Dies dürfte sich allerdings ändern. Im Nachgang zur Frankenkrise hat der Bundesrat entschieden, die Kartellrechtsrevision entsprechend zu ergänzen. Professor Martenet freut sich darüber. Skeptisch steht er allerdings dem bundesrätlichen Vorschlag gegenüber, ein Wettbewerbsgericht zu schaffen: «Ein Gericht mit Entscheidkompetenz und einem Sekretariat als Untersuchungsbehörde würde uns in Europa zum Sonderfall machen.» Martenet gibt zudem zu bedenken: «Das Verfahren würde verlängert und schliesslich müsste das Sekretariat durch erfahrene Anwälte aus der Praxis verstärkt werden - das würde die Kosten steigern.»
Dass in seiner Kommission die Wirtschaftsverbände und die Gewerkschaften vertreten seien, beurteilt der Präsident als problematisch. Martenet ist es jedoch wichtig zu betonen: «Es geht nicht um die betroffenen Kommissionsmitglieder als Personen.» Aber: «Diese Zusammensetzung beeinträchtigt unsere Glaubwürdigkeit gegenüber der EU, mit welcher wir in der Bekämpfung internationaler Kartelle zusammenarbeiten», bedauert Martenet.
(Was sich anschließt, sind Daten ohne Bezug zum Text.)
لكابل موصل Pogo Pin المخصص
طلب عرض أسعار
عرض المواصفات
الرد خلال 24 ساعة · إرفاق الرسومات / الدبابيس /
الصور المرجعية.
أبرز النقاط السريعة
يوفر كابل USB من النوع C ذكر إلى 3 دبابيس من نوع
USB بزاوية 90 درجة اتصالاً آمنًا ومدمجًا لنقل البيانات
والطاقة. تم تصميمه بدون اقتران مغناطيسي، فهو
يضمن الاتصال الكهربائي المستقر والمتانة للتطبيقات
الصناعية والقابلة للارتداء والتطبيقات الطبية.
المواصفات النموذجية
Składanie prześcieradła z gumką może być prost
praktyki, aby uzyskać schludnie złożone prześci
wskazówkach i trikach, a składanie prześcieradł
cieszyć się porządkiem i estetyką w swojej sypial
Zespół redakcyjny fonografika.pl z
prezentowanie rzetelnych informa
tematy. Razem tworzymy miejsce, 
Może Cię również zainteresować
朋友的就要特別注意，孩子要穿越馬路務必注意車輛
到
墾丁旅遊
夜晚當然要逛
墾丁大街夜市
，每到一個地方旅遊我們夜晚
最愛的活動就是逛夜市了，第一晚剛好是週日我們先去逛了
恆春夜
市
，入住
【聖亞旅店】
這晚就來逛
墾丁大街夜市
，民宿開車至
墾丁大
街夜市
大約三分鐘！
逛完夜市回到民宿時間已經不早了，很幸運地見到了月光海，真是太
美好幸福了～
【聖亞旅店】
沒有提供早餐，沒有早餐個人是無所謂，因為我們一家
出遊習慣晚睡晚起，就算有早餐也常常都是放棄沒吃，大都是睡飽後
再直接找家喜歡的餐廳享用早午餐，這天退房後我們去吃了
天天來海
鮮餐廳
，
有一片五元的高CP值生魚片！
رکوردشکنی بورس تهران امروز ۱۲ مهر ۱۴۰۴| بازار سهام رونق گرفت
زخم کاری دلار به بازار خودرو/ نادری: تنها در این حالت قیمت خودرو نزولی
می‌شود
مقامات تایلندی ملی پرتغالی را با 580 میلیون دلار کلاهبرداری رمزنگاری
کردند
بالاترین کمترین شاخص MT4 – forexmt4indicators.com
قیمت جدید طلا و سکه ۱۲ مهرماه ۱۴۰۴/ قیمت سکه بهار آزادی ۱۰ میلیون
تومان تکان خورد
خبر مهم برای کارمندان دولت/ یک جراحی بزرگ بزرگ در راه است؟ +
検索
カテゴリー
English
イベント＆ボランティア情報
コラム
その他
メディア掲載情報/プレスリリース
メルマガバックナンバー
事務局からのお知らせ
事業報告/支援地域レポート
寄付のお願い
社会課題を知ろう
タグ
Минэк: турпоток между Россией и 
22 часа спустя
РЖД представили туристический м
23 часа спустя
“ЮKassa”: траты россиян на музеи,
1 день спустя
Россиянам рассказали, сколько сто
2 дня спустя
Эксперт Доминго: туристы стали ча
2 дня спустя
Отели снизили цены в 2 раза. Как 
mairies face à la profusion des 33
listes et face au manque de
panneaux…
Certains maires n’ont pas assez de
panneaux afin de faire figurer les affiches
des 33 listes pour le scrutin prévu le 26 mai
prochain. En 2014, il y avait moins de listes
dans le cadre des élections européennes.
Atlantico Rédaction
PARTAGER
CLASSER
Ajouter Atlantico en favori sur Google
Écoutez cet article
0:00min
Er würde eine von den Wirtschaftsverbänden und den Gewerkschaften unabhängige sowie auf fünf - im Gegensatz zu heute zwölf - Mitglieder verkleinerte Kommission begrüssen. Allerdings: Das Sekretariat der Weko wird personell verstärkt werden. Vier neue Stellen wurden bereits geschaffen, weitere Anstellungen folgen. Darüber freut sich sowohl der Präsident als auch der Professor.